Secondly, as my previous post alludes: the opinion polls are not a great predictor of electoral success for the LibDems. Just to give an example: in the 1983 election the SDP-Liberal Alliance got 25.4% of the vote and 23 seats, in the 2010 election the LibDems got 23% of the vote and got 57 seats. This is only a very small rise in the % of the vote since the 2005 election (just 1%) and a drop in the number of parliamentary seats (5 seats). If you want to see some more numbers, go have a look at the wikipedia list of UK elections.

At the heart of this believe that there should be a merger seems to be a problem with counting, one alluded to in the title of this blog; it seems to be in the UK that there is a serious problem with counting parties beyond two. It’s seems to go “Labour, Conservative,……… nope can’t cope!”. This is in no doubt partly driven by the first-past-the-past electoral system which encourages the merger of parties into two blocks (know as Duverger’s Law).

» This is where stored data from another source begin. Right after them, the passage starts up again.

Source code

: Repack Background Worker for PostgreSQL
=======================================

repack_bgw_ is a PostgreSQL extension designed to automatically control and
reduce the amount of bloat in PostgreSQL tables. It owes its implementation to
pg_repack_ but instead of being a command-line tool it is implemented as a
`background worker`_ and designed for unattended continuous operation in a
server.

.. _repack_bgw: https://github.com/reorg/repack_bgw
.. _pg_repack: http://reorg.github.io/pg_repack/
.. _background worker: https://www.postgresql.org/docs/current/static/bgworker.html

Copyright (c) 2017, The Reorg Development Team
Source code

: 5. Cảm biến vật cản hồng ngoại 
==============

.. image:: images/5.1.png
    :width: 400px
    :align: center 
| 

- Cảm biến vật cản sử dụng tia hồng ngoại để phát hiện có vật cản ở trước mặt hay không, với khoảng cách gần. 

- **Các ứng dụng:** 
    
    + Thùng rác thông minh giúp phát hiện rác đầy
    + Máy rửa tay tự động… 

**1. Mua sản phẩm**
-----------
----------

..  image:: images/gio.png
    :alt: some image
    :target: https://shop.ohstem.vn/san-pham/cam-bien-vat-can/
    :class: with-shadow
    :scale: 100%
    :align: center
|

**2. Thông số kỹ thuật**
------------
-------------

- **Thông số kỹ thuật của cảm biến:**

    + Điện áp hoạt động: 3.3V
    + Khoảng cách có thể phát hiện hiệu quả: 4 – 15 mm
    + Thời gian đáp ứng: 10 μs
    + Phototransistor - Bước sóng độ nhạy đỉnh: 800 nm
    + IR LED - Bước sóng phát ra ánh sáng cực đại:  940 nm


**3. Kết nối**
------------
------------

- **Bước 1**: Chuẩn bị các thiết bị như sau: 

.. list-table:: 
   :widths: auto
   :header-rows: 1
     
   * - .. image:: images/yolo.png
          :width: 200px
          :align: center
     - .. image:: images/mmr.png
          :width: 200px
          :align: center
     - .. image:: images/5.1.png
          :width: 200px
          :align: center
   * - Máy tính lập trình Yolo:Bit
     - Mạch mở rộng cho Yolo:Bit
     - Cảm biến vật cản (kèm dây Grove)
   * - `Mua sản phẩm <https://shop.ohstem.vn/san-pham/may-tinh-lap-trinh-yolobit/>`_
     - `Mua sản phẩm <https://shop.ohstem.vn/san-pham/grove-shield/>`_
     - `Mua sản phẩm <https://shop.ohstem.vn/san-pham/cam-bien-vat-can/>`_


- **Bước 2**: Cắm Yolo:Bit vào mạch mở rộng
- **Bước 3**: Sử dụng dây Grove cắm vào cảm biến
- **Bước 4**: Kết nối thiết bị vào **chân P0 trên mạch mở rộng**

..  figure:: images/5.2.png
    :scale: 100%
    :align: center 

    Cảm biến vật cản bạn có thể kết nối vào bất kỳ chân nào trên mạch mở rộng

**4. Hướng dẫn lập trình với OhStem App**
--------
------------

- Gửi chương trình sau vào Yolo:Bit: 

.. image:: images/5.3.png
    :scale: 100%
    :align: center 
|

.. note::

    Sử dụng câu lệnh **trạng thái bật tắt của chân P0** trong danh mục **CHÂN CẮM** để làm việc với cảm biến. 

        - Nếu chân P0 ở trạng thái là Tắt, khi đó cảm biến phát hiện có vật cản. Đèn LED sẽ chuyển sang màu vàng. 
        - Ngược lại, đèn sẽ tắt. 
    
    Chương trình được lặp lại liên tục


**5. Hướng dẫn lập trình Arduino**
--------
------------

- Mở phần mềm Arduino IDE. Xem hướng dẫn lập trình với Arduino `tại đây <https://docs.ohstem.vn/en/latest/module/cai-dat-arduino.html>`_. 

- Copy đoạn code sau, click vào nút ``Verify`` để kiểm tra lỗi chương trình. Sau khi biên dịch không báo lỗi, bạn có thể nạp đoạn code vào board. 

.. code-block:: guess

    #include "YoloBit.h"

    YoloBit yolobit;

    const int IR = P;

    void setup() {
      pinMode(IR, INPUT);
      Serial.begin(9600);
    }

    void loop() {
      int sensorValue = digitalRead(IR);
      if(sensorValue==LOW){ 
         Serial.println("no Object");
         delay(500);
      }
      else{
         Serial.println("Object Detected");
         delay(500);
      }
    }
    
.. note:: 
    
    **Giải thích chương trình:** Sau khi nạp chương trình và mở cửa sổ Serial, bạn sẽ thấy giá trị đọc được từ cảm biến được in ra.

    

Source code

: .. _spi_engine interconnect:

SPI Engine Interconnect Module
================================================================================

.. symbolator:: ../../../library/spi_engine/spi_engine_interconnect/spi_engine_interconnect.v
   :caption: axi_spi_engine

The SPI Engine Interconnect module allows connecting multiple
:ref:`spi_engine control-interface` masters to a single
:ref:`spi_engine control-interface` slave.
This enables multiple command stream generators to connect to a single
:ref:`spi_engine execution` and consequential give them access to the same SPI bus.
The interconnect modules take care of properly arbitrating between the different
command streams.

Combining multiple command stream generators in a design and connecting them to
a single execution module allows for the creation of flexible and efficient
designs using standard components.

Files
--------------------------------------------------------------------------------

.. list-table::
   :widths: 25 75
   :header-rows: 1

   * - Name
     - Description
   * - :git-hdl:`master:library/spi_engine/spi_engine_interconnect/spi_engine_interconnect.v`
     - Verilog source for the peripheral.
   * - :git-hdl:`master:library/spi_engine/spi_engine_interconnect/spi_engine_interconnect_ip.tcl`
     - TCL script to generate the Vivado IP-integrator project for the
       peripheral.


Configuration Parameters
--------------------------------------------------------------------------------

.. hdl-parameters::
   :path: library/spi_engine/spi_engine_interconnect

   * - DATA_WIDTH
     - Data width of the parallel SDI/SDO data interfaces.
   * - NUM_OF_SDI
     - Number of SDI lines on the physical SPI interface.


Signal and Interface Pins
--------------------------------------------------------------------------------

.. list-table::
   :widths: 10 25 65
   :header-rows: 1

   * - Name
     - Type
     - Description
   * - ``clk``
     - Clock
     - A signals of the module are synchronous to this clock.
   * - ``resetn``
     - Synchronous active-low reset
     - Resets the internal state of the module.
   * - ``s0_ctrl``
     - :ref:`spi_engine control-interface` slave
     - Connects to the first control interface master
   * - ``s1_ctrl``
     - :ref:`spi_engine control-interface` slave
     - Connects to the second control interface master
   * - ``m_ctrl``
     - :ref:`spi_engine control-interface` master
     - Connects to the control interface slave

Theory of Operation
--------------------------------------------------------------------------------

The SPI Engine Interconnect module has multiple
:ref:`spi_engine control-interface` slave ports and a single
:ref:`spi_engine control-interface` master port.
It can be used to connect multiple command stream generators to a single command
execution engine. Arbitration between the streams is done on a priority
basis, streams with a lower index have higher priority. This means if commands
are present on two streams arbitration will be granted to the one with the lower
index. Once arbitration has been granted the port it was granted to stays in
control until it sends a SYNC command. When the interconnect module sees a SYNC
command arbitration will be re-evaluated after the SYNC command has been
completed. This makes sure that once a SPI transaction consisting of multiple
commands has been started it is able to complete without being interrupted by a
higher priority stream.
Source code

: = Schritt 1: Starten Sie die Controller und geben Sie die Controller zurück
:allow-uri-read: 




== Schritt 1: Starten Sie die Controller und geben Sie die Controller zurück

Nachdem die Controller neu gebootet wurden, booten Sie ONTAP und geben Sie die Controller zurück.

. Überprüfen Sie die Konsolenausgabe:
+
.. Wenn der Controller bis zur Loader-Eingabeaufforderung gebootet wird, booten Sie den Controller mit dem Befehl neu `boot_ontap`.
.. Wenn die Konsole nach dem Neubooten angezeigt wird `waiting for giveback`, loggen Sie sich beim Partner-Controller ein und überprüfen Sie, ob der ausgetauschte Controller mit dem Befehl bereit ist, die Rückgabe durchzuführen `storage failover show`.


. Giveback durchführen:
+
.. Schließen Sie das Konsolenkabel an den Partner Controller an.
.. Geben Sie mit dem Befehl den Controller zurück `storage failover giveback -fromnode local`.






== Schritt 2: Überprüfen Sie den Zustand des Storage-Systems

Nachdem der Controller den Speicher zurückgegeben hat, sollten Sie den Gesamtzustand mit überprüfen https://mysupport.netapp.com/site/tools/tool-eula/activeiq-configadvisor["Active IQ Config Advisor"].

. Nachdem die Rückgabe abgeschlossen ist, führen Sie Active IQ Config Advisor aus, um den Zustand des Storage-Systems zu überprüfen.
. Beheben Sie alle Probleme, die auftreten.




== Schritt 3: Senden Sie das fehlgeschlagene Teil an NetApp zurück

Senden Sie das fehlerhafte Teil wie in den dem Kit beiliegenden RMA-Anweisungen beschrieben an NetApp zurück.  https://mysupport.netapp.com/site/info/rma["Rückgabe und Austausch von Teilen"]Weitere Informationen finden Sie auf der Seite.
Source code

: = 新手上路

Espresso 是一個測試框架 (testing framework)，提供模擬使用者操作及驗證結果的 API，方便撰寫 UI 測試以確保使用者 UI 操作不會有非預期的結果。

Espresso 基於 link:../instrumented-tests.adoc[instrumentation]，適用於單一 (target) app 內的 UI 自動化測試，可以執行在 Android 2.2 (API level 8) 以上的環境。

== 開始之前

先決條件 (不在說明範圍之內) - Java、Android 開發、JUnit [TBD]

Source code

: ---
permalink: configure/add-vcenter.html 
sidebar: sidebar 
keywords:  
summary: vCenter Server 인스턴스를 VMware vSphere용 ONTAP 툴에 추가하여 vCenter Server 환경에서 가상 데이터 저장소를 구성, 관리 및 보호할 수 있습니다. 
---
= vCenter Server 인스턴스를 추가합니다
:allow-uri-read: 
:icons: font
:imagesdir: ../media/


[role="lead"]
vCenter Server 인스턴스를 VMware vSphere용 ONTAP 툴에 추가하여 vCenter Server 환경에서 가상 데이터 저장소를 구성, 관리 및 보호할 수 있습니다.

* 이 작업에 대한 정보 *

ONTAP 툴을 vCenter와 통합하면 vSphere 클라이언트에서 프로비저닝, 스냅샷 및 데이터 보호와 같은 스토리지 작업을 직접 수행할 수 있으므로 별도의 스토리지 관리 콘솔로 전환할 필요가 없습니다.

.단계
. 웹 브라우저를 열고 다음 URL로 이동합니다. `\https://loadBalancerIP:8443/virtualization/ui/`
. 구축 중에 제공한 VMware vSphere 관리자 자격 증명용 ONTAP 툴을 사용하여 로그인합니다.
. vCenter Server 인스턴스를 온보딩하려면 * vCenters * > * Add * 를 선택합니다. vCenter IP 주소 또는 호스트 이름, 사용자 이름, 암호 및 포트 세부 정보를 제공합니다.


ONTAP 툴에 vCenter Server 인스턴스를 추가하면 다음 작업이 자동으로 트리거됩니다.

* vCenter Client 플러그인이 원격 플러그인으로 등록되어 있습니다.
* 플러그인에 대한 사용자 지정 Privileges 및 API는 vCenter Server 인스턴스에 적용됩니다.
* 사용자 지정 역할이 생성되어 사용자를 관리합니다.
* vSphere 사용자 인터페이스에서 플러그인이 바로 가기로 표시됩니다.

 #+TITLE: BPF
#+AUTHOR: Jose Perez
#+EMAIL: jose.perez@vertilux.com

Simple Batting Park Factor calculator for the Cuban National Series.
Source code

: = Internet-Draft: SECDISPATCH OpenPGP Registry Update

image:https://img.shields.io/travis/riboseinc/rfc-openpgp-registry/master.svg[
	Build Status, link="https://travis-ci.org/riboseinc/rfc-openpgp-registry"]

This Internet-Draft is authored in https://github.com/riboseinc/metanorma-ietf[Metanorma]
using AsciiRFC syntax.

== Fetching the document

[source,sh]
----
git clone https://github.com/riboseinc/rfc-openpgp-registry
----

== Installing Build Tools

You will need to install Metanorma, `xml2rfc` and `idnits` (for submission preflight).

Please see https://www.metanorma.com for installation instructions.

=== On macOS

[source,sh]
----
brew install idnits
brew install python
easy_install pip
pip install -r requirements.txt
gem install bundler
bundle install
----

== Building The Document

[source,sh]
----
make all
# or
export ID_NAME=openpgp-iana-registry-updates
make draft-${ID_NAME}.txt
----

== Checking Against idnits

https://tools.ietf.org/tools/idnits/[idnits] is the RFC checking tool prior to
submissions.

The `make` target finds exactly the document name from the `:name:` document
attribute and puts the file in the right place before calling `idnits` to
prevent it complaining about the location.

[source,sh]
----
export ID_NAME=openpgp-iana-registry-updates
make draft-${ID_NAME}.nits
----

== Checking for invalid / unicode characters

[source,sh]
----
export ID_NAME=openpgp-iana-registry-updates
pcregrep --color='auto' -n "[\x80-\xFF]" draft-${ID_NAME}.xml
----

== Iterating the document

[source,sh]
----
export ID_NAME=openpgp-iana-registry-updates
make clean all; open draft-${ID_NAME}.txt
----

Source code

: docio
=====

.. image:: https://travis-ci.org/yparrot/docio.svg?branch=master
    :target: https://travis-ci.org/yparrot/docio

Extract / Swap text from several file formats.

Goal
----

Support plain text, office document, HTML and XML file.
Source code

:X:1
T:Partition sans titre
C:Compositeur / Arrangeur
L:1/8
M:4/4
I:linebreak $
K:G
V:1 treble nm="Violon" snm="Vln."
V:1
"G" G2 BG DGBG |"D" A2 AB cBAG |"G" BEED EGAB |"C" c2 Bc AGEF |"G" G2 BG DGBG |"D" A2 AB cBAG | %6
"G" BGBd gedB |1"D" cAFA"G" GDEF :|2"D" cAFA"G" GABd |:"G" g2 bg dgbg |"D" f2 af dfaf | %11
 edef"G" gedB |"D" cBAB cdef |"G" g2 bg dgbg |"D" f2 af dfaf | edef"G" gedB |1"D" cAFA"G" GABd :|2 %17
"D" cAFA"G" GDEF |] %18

It’s also a mistake to see a major schism forming between a party leadership in government and the rank-and-file membership. A naive view is that the leadership have “gone Tory” at the head of what is essentially a left-leaning organisation. However, I understand this more in terms of the way I see the large company I work in operating. At some level within the company there are discussions about the way forward for the company should be, and at points in time a decision is made as to what the way forward actually will be. At this point everybody gets on and does it, at higher levels the company appears unified – the message from senior management is consistent, at my level I have the opportunity to gripe about stuff but ultimately I have to get on and help execute the plan. What we see in government is, I argue the same, LibDem ministers have argued for their beliefs in coming to a plan: where they have prevailed they support the agreed plan but where they don’t agree they still work to enact the agreed plan – sulking, griping and refusing to support where you did not prevail is not an option.

The other thing to consider is how the LibDem party works: even in the event of a proposed merger by the leadership of the party the likely response of the membership would be a resounding “no” and in the LibDems that means something. And just to be clear on my own position: if there was a successful proposal to merge with either the Labour or Tory parties I’d be off to form the Continuity Liberal Democrats – and I wouldn’t be alone! As Simon Cooke (Tory) accurately points out, any LibDem is free to leave the party and join either the Conservatives or Labour, or the Greens (or no party at all). In the deeply untribal view of this Liberal Democrat they should feel free to do so (and positively encouraged if that’s what they want). But don’t expect to see this happen in any great numbers, at the very least Nick Clegg and David Laws have had serious offers from the Tories to join them in the pre-2010 election past but chose to stay in the electoral unsuccessful LibDems. I’ve no doubt that similar applies to offers from Labour during the 1997-2010 governments.

Finally there is a question of political positioning, ideology if you like. It seems to me that the LibDems are precisely where they should be: on the centre ground and they shouldn’t be thinking of moving from there. Labour and Conservatives have come to power when they have decided to be more like us. You can still find our manifesto on the Liberal Democrat website, largely these are the things I still believe in and these are the things I will fight for, of the Labour manifesto I find no sign on their website.

Viva the Continuity Liberal Democrats!